Lustig had come to believe that the roots of California's decline were in the state's earliest days, its constitution in particular.
He thought our current dilemmas about private rights vs. the public trust and treatment of "outsiders" ("shadow California," he called it) were structurally deep not fleeting. He pointed out to me a fact I did not know and still find shocking: California did not ratify the post-Civil War 15th Amendment of 1868, which gave blacks the right to vote, until 1962.
Why? Fear of Chinese immigrants.
Lustig made a case, better than anyone I know and I'm a real skeptic on this front for Californians to call a constitutional convention to "alter or reform" their government as the 1879 constitution allows, when "the public good may require."
He was deep into the details of California's 1849 constitution, which he noted was superseded only a generation later by a second constitutional convention in 1879. While other states have managed to hold constitutional conventions 63 times since 1900, he said California has relied on incoherent, piecemeal initiatives to make changes. It is time for big change, he argued.
A constitutional convention, he believed, is the only way to come up with a government that can protect the liberties of the people against private encroachment.
I expressed skepticism that a constitutional convention would remedy the problems he so clearly sees a government that caters to a minority of monied interests.
At a constitutional convention any and all items would have to be on the table, I said; it wouldn't be a true convention if the agenda were limited ahead of time. But, in my view, that would open a Pandora's box that might give us something much worse than we already have.
How would you prevent the special interests that have captured our politics, I asked, from hijacking a constitutional convention?
An assembly with face-to-face discussion of a multitude of issues would be a whole lot different than the initiative process, he believed.
He said you could select a constitutional convention the way that juries are chosen, by random selection, but he was against that. He said that would be a "representative sample," not a "representative assembly."
He hadn't worked it out entirely on that spring 2010 hike, but he envisioned a process where the people would pick their own representatives, after some period of civic engagement and civic education. He was working on the details.

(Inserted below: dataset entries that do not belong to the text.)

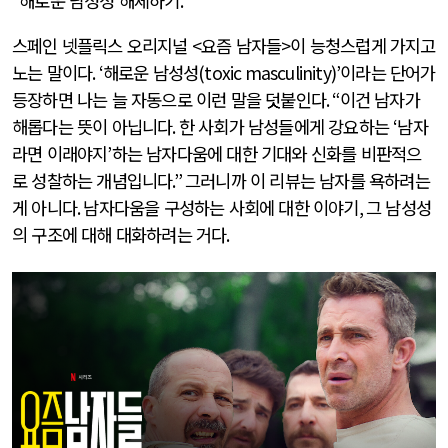
“
해로운 남성성 해체하기
.”
스페인 넷플릭스 오리지널
<
요즘 남자들
>
이 능청스럽게 가지고
노는 말이다
. ‘
해로운 남성성
(toxic masculinity)’
이라는 단어가
등장하면 나는 늘 자동으로 이런 말을 덧붙인다
. “
이건 남자가
해롭다는 뜻이 아닙니다
.
한 사회가 남성들에게 강요하는
‘
남자
라면 이래야지
’
하는 남자다움에 대한 기대와 신화를 비판적으
로 성찰하는 개념입니다
.”
그러니까 이 리뷰는 남자를 욕하려는
게 아니다
.
남자다움을 구성하는 사회에 대한 이야기
,
그 남성성
의 구조에 대해 대화하려는 거다
.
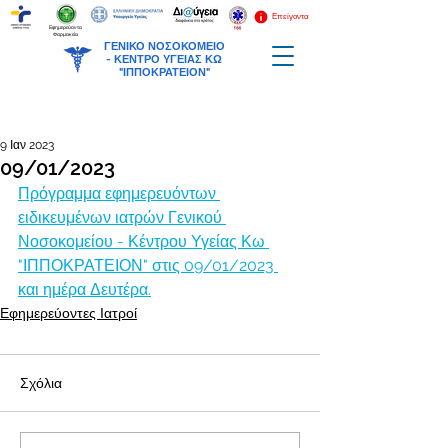
Επείγοντα
Εφημερεύοντα
Φαρμακεία
ΓΕΝΙΚΟ ΝΟΣΟΚΟΜΕΙΟ
-
ΚΕΝΤΡΟ ΥΓΕΙΑΣ ΚΩ
"ΙΠΠΟΚΡΑΤΕΙΟΝ"
9 Ιαν 2023
09/01/2023
Πρόγραμμα εφημερευόντων 
ειδικευμένων ιατρών Γενικού 
Νοσοκομείου - Κέντρου Υγείας Κω 
"ΙΠΠΟΚΡΑΤΕΙΟΝ" στις 09/01/2023 
και ημέρα Δευτέρα.
Εφημερεύοντες Ιατροί
Σχόλια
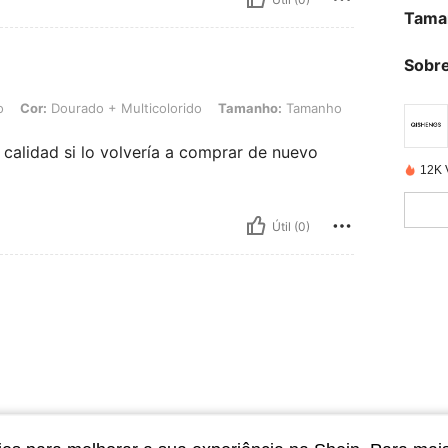
Tama
Sobre
 Dourado + Multicolorido, Tamanho: Tamanho Único
o
Cor:
Dourado + Multicolorido
Tamanho:
Tamanho
calidad si lo volvería a comprar de nuevo
12K 
Útil (0)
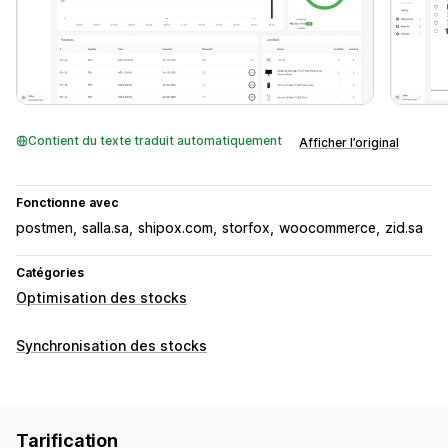
Contient du texte traduit automatiquement
Afficher l’original
Fonctionne avec
postmen
salla.sa
shipox.com
storfox
woocommerce
zid.sa
Catégories
Optimisation des stocks
Synchronisation des stocks
Tarification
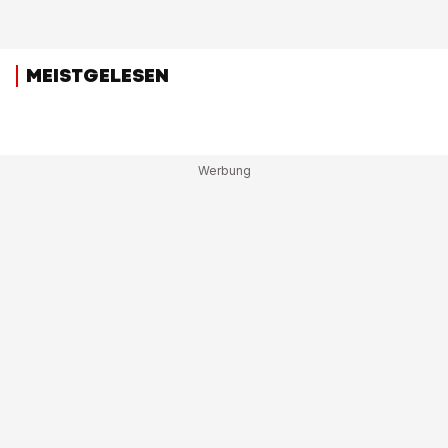
MEISTGELESEN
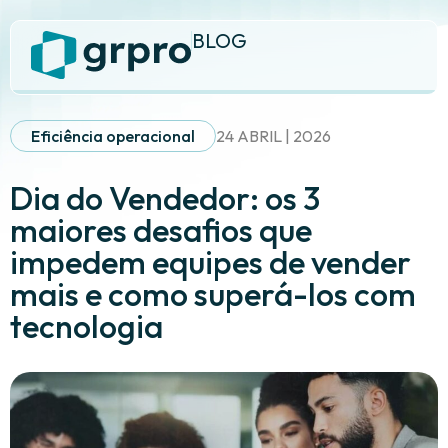
BLOG
Eficiência operacional
24 ABRIL | 2026
Dia do Vendedor: os 3
maiores desafios que
impedem equipes de vender
mais e como superá-los com
tecnologia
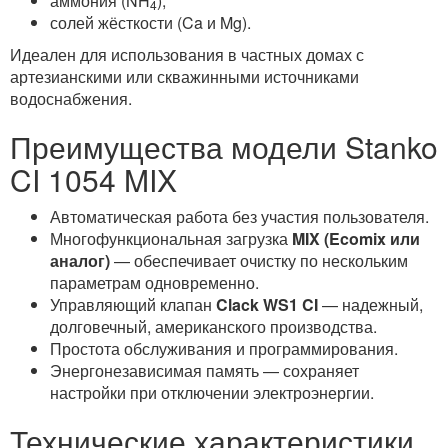
аммония (NH
),
4
солей жёсткости (Ca и Mg).
Идеален для использования в частных домах с
артезианскими или скважинными источниками
водоснабжения.
Преимущества модели Stanko
CI 1054 MIX
Автоматическая работа без участия пользователя.
Многофункциональная загрузка
MIX (Ecomix или
аналог)
— обеспечивает очистку по нескольким
параметрам одновременно.
Управляющий клапан
Clack WS1 CI
— надежный,
долговечный, американского производства.
Простота обслуживания и программирования.
Энергонезависимая память — сохраняет
настройки при отключении электроэнергии.
Технические характеристики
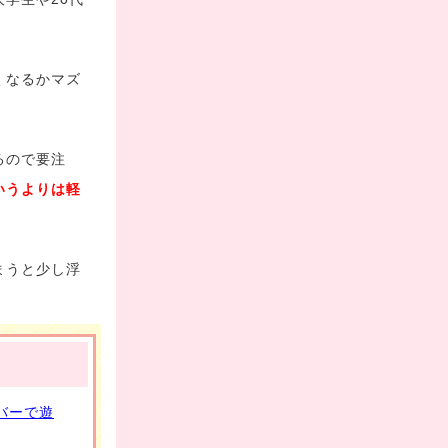
くなるかマズ
るので要注
いうよりは軽
まうと少し浮
バーで遊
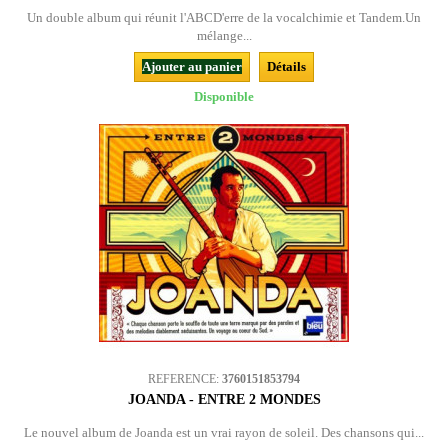
Un double album qui réunit l'ABCD'erre de la vocalchimie et Tandem.Un
mélange...
Ajouter au panier
Détails
Disponible
REFERENCE:
3760151853794
JOANDA - ENTRE 2 MONDES
Le nouvel album de Joanda est un vrai rayon de soleil. Des chansons qui...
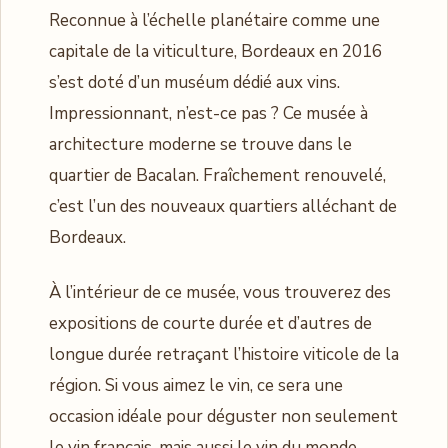
Reconnue à l’échelle planétaire comme une
capitale de la viticulture, Bordeaux en 2016
s’est doté d’un muséum dédié aux vins.
Impressionnant, n’est-ce pas ? Ce musée à
architecture moderne se trouve dans le
quartier de Bacalan. Fraîchement renouvelé,
c’est l’un des nouveaux quartiers alléchant de
Bordeaux.
À l’intérieur de ce musée, vous trouverez des
expositions de courte durée et d’autres de
longue durée retraçant l’histoire viticole de la
région. Si vous aimez le vin, ce sera une
occasion idéale pour déguster non seulement
le vin français, mais aussi le vin du monde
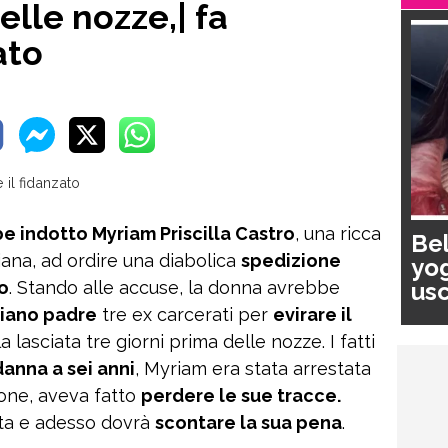
lle nozze,| fa
ato
 indotto Myriam Priscilla Castro
, una ricca
Bel
ana, ad ordire una diabolica
spedizione
yog
usc
to
. Stando alle accuse, la donna avrebbe
pa
ziano padre
tre ex carcerati per
evirare il
la lasciata tre giorni prima delle nozze. I fatti
anna a sei anni
, Myriam era stata arrestata
one, aveva fatto
perdere le sue tracce.
ata e adesso dovrà
scontare la sua pena
.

His friend and colleague, Douglas Lummis, who has read about half of Lustig's manuscript, says, "When I first heard that Jeff was writing a book arguing that California's troubles are rooted in its constitution, I worried that it could not be done."
But after reading it, Lummis believes Lustig had succeeded: "By retelling the history of California's first and second constitutions, and their consequences, he gives us a fresh image a portrait of what California was and is."

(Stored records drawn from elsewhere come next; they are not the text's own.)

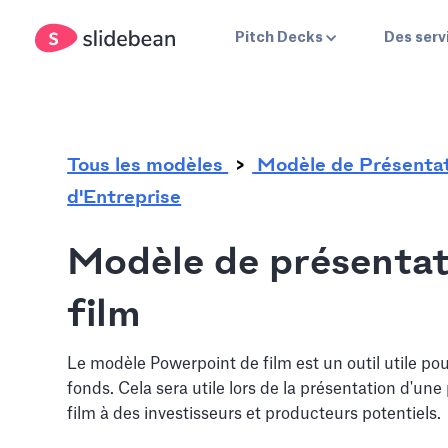
.
Pitch Decks
Des serv
Tous les modèles
Modèle de Présenta
d'Entreprise
Modèle de présentat
film
Le modèle Powerpoint de film est un outil utile p
fonds. Cela sera utile lors de la présentation d'une
film à des investisseurs et producteurs potentiels.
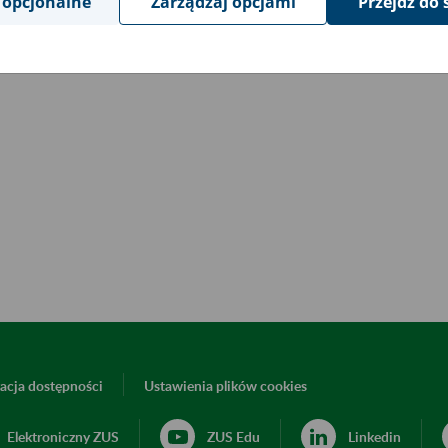
 opcjonalne
Zarządzaj opcjami
Przejdź do 
acja dostępności
Ustawienia plików cookies
Elektroniczny ZUS
ZUS Edu
Linkedin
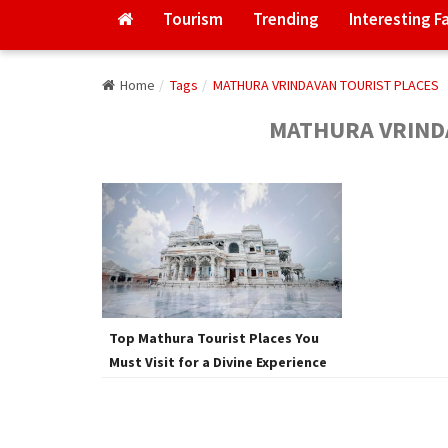
Tourism
Trending
Interesting F
Home
Tags
MATHURA VRINDAVAN TOURIST PLACES
MATHURA VRIND
Top Mathura Tourist Places You
Must Visit for a Divine Experience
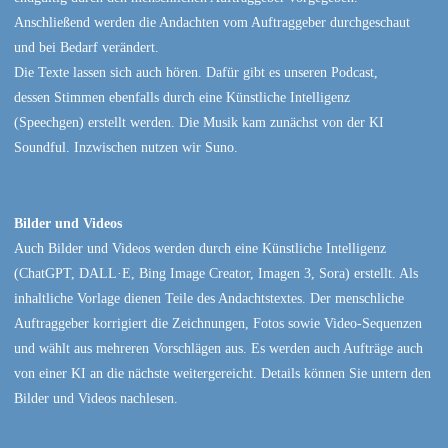
Anschließend werden die Andachten vom Auftraggeber durchgeschaut
und bei Bedarf verändert.
Die Texte lassen sich auch hören. Dafür gibt es unseren Podcast,
dessen Stimmen ebenfalls durch eine Künstliche Intelligenz
(Speechgen) erstellt werden. Die Musik kam zunächst von der KI
Soundful. Inzwischen nutzen wir Suno.
Bilder und Videos
Auch Bilder und Videos werden durch eine Künstliche Intelligenz
(ChatGPT, DALL·E, Bing Image Creator, Imagen 3, Sora) erstellt. Als
inhaltliche Vorlage dienen Teile des Andachtstextes. Der menschliche
Auftraggeber korrigiert die Zeichnungen, Fotos sowie Video-Sequenzen
und wählt aus mehreren Vorschlägen aus. Es werden auch Aufträge auch
von einer KI an die nächste weitergereicht. Details können Sie untern den
Bilder und Videos nachlesen.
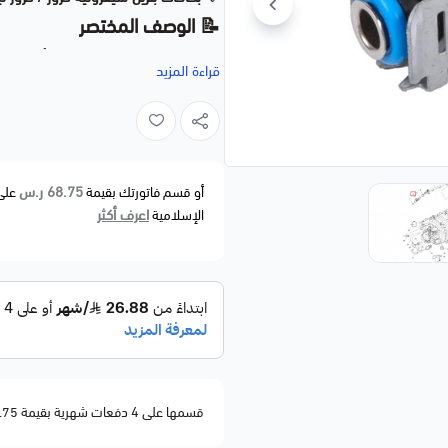
📝 الوصف المختصر
قراءة المزيد
غرف الاحتراق، مما يضمن احتراقًا مثاليًا،
🚗 الموديلات المتوافقة
CHEVROLET
Cruze — 2009–2015
68.75 ر.س
أو قسم فاتورتك بقيمة
على
Cruze Limited — 2016
اعرف أكثر
الإسلامية
⚙️ مواصفات المنتج
🧩
القطعة:
بخاخات بنزين (Fuel Injectors)
🧱
النوع:
بديل مطابق للمواصفات الأصلية (ement
🛠
الوظيفة:
ضخ الوقود بدقة لتحسي
🧪
الخامة:
معادن مقاومة للحرارة وال
🔧
التركيب:
مباشر – يُفضل عبر فن
قسمها على 4 دفعات شهرية بقيمة 68.75
🏷️ تفاصيل المنتج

Lummis believes Lustig's book, which his colleagues hope to get published posthumously, will become a classic in California studies. I'm looking forward to it.
Lustig was such an optimist and he taught a generation of students to value California as a community and a place, and to be active citizens in it. We could use more like him in these times of pessimism and doubt.
Even though he has passed on, he is calling on us to see politics as the "collective artistry of the future."